4. Feature Selection¶

So far, we have been analyzing the relation through correlation coefficient and visualization. Random forest work as an alternative method to figure out the relations. Indeed, random forest is one of the most popular methods to select important features.

In [ ]:

from sklearn.ensemble import RandomForestRegressor

X_full = yx_data[yx_data.columns.drop('SalePrice')]
y, X = df_train['SalePrice'].values[:, np.newaxis], X_full.values
clf = RandomForestRegressor(n_estimators=100)
clf.fit(X, y)

importance = clf.feature_importances_
argidx = np.argsort(importance)[::-1]
df_importance = pd.DataFrame(importance[argidx[:20]],
                                                       index=yx_data.columns.values[argidx[:20]])
imp_cols = yx_data.columns.values[argidx][:20]
df_importance.plot(kind='bar');
plt.title('Feature Importance')

importance

This figure describes the 20 features with the largest feature of importance.

Features selected Through correlation coefficient are

'LotArea', 'LowQualFinSF', 'BsmtUnfSF', 'GarageCars', 'GarageYrBlt', 'MasVnrArea', 'TotalBsmtSF', 'OverallCond', 'HeatingQC_TA', 'OverallQual', 'CentralAir_N', 'LotFrontage', '1stFlrSF', 'YearBuilt', 'BsmtFinSF2', 'GarageType_CarPort', 'MSSubClass', 'TotRmsAbvGrd', 'MSZoning_RL', 'WoodDeckSF'

In the feature of importance, selected features are

'SalePrice', 'OverallQual', 'GrLivArea', 'GarageCars', 'GarageArea', 'TotalBsmtSF', '1stFlrSF', 'ExterQual_TA', 'FullBath', 'YearBuilt', 'YearRemodAdd', 'KitchenQual_TA', 'TotRmsAbvGrd', 'Foundation_PConc', 'FireplaceQu_MISSING', 'ExterQual_Gd', 'GarageYrBlt', 'Fireplaces', 'BsmtQual_TA', 'HeatingQC_Ex'

They share the following features:

'1stFlrSF', 'GarageCars', 'GarageYrBlt', 'OverallQual', 'TotRmsAbvGrd', 'TotalBsmtSF', 'YearBuilt'

0nly 7 features are shared. Besides that, the feature with the largest importance, 'LotArea' is not even selected as top 20 through correlation coefficient.
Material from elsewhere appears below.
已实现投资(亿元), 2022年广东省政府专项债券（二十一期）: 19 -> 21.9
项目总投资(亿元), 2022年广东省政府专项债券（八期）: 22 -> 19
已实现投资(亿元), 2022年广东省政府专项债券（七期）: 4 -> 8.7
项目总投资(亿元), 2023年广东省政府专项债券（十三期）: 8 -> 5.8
Let's compare the performances through linear regression.

In [ ]:

def error(y, y_pred):
    return np.mean((y - y_pred)**2)

In [ ]:

from sklearn.linear_model import LinearRegression
from sklearn.model_selection import KFold

kf = KFold(5)

y, X =yx_data['SalePrice'], yx_data[large_cols]

error_lr = []
for train, test in kf.split(X.values):
    X_train, X_test = X.values[train], X.values[test]
    y_train, y_test = y.values[train], y.values[test]
    lr = LinearRegression()
    lr.fit(X_train, y_train[:, np.newaxis])
    y_pred = lr.predict(X_test)[:, 0]
    error_lr.append(error(y_test, y_pred))
error_lr = np.mean(error_lr)
    
y, X =yx_data['SalePrice'], yx_data[imp_cols]
    
error_rf = []
for train, test in kf.split(X.values):
    X_train, X_test = X.values[train], X.values[test]
    y_train, y_test = y.values[train], y.values[test]
    lr = LinearRegression()
    lr.fit(X_train, y_train)
    y_pred = lr.predict(X_test)
    error_rf.append(error(y_test, y_pred))
error_rf = np.mean(error_rf)

index = np.arange(len(yx_data.columns))
np.random.shuffle(index)
random_cols = yx_data.columns[index[:20]]
y, X =yx_data['SalePrice'], yx_data[random_cols]
    
error_random = []
for train, test in kf.split(X.values):
    X_train, X_test = X.values[train], X.values[test]
    y_train, y_test = y.values[train], y.values[test]
    lr = LinearRegression()
    lr.fit(X_train, y_train)
    y_pred = lr.predict(X_test)
    error_random.append(error(y_test, y_pred))
error_random = np.mean(error_random)

Method	Error
Correlation Coefficient	0.0299
Random Forest	0.0300
Random	0.0935

Above figure is the cross validation of squared error with 20 features chosen by the following methods: correlation coefficient, random forest, and random. The first two methods have been discussed so far. Random means here choosing 20 features at random. First two methods have way better results than the random one.